**Your objective**
Count the lines of the data below that contain the string "pledged", treating uppercase and lowercase as distinct, and give only that number.

**Data provided**
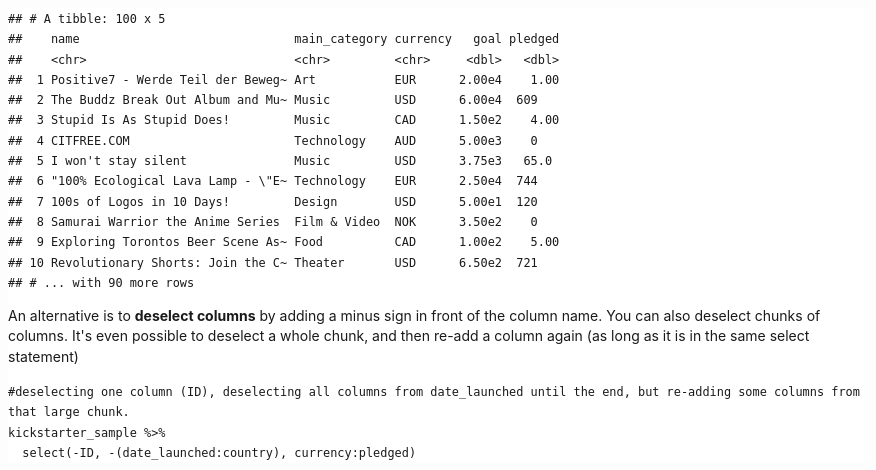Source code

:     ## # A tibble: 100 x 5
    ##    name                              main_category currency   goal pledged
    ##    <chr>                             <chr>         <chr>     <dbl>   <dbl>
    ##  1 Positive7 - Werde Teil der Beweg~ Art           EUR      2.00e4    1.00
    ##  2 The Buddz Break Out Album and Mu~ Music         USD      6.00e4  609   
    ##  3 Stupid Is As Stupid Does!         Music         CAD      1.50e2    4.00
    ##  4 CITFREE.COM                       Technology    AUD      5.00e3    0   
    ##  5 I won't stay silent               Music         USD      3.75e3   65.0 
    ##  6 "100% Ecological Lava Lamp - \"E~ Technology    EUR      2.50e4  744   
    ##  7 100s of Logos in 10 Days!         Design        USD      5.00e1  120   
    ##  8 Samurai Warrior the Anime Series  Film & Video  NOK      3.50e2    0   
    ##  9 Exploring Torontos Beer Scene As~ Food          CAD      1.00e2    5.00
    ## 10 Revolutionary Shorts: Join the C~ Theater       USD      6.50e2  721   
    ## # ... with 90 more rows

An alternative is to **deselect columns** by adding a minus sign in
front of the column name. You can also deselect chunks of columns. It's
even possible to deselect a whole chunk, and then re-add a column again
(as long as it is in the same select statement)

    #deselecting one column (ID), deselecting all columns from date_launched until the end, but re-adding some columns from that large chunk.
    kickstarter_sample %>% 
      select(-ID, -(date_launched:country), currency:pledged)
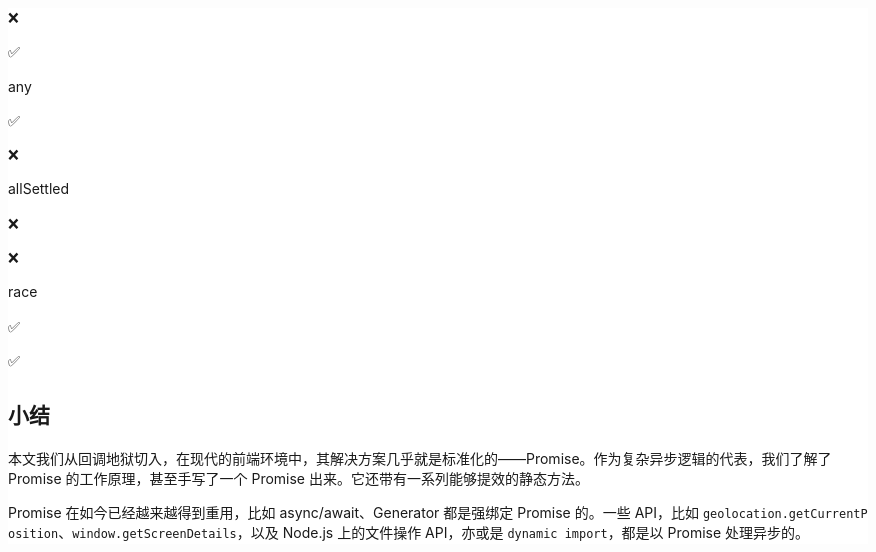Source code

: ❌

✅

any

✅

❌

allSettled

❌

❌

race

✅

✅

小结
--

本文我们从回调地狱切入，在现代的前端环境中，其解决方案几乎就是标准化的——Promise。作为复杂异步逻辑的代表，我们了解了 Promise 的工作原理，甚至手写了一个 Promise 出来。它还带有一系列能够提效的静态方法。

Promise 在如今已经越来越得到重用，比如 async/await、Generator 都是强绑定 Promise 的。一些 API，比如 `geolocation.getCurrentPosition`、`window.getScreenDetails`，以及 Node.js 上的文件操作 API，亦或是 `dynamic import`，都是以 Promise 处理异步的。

**Solution for this exercise**
2